** Information supplied follows **

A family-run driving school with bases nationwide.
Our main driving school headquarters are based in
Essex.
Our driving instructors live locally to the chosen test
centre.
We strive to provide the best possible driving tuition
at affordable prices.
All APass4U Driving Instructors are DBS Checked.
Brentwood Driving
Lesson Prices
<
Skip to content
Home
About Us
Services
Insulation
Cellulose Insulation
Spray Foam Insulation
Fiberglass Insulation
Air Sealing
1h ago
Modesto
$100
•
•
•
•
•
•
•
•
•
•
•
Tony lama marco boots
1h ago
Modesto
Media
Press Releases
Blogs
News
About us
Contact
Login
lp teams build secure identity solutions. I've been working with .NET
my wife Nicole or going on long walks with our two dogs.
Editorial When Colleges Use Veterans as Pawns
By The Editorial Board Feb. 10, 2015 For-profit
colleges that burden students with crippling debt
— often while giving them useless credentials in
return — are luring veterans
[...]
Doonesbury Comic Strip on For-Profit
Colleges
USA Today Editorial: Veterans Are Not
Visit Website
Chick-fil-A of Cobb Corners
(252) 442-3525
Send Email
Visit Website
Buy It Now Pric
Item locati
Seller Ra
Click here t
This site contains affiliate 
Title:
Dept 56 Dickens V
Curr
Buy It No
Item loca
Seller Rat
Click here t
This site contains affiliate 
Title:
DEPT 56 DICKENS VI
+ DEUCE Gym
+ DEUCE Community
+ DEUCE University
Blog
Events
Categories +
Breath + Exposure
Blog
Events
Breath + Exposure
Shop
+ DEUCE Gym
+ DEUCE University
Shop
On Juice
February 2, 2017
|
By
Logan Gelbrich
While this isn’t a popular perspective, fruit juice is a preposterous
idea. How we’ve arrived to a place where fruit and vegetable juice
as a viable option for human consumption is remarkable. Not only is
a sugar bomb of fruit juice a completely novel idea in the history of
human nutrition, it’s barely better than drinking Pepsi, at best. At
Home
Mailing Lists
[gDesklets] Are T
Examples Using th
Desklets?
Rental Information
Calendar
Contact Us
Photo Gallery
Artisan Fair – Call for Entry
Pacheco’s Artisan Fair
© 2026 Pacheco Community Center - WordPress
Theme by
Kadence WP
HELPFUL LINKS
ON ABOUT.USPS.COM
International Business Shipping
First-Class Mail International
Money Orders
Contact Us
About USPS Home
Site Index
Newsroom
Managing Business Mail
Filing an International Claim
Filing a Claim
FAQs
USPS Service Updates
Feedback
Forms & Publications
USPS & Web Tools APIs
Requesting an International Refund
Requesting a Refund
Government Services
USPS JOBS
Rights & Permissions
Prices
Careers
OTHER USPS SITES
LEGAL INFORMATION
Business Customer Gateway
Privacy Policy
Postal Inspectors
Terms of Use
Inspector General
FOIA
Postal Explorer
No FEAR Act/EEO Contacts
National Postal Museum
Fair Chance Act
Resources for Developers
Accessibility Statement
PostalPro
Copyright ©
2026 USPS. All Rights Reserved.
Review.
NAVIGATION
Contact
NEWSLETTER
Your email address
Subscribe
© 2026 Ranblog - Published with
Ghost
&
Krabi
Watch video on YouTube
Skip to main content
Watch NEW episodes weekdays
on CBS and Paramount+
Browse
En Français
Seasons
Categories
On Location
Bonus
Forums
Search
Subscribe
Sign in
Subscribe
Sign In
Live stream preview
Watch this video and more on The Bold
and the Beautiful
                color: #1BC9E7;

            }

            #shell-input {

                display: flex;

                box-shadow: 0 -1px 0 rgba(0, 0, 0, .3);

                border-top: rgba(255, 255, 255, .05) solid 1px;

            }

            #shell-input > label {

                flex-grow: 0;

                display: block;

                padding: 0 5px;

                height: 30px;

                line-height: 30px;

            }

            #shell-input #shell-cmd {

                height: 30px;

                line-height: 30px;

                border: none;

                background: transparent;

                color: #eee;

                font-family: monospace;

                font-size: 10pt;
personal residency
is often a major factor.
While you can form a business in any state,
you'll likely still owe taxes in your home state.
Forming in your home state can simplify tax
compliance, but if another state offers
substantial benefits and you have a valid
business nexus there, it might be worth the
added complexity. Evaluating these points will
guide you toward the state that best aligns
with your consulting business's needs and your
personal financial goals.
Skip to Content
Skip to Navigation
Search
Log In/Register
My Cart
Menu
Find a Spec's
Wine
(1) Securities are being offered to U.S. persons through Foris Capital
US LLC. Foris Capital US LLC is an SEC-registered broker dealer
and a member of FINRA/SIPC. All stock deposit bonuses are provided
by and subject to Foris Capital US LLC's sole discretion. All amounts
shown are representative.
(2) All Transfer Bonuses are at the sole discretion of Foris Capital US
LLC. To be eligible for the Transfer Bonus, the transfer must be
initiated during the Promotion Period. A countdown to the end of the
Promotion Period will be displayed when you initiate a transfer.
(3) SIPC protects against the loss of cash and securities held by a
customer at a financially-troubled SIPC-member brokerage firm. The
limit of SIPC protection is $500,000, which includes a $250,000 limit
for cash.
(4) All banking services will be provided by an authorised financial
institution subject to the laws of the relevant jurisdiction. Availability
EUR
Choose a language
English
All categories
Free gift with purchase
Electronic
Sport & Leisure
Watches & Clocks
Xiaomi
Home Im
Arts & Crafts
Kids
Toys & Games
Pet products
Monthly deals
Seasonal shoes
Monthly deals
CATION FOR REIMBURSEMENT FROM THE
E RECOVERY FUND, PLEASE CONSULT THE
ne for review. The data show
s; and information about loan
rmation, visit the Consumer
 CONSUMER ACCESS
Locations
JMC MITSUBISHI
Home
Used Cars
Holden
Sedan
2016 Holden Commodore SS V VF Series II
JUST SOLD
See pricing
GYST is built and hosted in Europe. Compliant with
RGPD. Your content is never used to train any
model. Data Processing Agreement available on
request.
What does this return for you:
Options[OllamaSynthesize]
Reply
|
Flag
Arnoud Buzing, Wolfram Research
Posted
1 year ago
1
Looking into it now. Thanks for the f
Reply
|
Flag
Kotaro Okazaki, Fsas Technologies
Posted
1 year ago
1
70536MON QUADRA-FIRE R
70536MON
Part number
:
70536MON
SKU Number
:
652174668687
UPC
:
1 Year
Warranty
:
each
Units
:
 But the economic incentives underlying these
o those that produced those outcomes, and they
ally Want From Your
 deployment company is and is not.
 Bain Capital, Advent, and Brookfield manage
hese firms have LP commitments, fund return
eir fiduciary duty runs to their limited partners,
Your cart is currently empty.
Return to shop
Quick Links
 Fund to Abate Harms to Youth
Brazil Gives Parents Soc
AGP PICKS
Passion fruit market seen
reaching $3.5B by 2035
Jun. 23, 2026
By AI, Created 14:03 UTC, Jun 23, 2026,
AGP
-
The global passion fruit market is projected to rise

** End of Information supplied **

> [Exercise requirements]:
Review the entries above and return every line where "Rights" appears.

> [Solution]:
Rights & Permissions
2026 USPS. All Rights Reserved.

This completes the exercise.